I don't think I had an issue using multi-GPU by e.g. simply setting gpu_num to 2, sorry. This might be a long shot, but: Maybe try modifying other stuff to see if your yaml file is actually loaded.
Thank you for your reply! There is a distributed parameter of get_loader function in data_pipeline.py. This parameter (distributed) is False by default, should it be changed to True?
I didn't make changes to the code to use multi-gpu, it just worked right away. Things I'd look into: Does other code work with multi-gpu in my environment? Are all my gpus free to use / unoccupied? Did I follow all setup/install instructions of this repo exactly? Also, if I made some code changes to the repo, maybe start from scratch again to try multi-gpu.
I conducted another test and found that it was multi-GPU when building the model but single-GPU when loading data. Are you in the same situation?
Don't remember exactly. But both my gpus are processing the mini-batches during training (which takes a while to start).
How long did it take you to finish training?It takes me a month to train for one epoch using a single GPU(A100).
I think for my setup (see above) it took one day for one epoch (based on all GQA training samples). Later curriculum steps should be longer (there's progressively more data in each step). I also had an issue with batch size. The gpu memory consumption was growing during training, so it might run out of memory later on in training if batch size is too large - but you won't see this in the beginning.
Note: I used 1024-dim visual features, which I think is half size of the GQA features (2048 if I recall correctly)
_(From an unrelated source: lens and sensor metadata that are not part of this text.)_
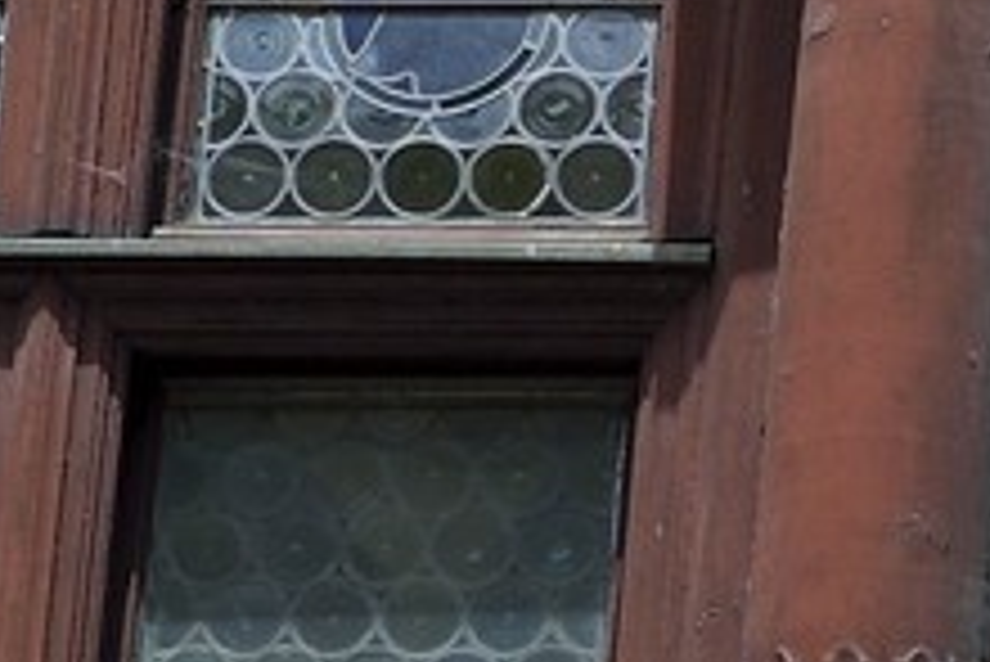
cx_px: 3546
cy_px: -149
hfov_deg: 4.3
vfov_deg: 3.0
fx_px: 12410
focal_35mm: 451
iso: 200
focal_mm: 62
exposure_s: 1/200
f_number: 11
I hope the authors can address this issue, but if not:
This can maybe act as a warning to people who are thinking about trying out this code. Training a model with the given code takes an inordinate amount of resources and time. Training seems to be set up to run on at least 4 GPUs of RTX A6000 level (I have access to 2 of them and their 48GB GPU RAM each is not enough). When reducing batch size to workable sizes, the model takes multiples of the time that even large-scale models like LXMERT take to train. Be warned, that you'll likely need to invest considerable effort into the code to make it run efficiently.